WHAT YOU WILL DO:
Copy the items from the line containing "Superintendent is a" to the line containing "- 👨‍💻 All of", including both of those lines, without changing anything.

RECORDS SHOWN:
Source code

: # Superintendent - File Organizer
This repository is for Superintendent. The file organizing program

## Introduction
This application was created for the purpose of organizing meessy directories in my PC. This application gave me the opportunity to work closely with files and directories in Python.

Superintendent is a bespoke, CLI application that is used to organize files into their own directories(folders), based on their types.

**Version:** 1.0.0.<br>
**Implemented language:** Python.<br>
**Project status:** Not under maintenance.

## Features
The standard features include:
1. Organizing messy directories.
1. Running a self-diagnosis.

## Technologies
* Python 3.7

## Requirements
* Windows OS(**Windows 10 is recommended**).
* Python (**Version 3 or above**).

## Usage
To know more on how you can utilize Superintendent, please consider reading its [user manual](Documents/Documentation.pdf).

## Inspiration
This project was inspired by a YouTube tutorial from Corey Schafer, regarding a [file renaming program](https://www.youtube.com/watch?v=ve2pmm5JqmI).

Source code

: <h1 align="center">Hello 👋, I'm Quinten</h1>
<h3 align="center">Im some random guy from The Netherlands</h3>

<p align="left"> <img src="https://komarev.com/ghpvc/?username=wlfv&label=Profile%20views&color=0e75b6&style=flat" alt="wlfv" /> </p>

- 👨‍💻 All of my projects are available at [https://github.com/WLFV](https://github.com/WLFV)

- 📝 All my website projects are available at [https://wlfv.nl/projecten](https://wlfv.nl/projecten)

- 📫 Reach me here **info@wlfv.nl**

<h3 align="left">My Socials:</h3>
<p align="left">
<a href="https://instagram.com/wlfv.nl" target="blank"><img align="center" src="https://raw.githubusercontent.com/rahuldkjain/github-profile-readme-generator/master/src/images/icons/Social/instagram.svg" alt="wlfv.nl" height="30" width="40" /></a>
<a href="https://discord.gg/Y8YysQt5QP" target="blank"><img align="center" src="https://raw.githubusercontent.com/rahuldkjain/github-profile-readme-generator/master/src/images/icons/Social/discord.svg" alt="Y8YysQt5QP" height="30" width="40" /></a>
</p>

ANSWER SECTION:
Superintendent is a bespoke, CLI application that is used to organize files into their own directories(folders), based on their types.

**Version:** 1.0.0.<br>
**Implemented language:** Python.<br>
**Project status:** Not under maintenance.

## Features
The standard features include:
1. Organizing messy directories.
1. Running a self-diagnosis.

## Technologies
* Python 3.7

## Requirements
* Windows OS(**Windows 10 is recommended**).
* Python (**Version 3 or above**).

## Usage
To know more on how you can utilize Superintendent, please consider reading its [user manual](Documents/Documentation.pdf).

## Inspiration
This project was inspired by a YouTube tutorial from Corey Schafer, regarding a [file renaming program](https://www.youtube.com/watch?v=ve2pmm5JqmI).

Source code

: <h1 align="center">Hello 👋, I'm Quinten</h1>
<h3 align="center">Im some random guy from The Netherlands</h3>

<p align="left"> <img src="https://komarev.com/ghpvc/?username=wlfv&label=Profile%20views&color=0e75b6&style=flat" alt="wlfv" /> </p>

- 👨‍💻 All of my projects are available at [https://github.com/WLFV](https://github.com/WLFV)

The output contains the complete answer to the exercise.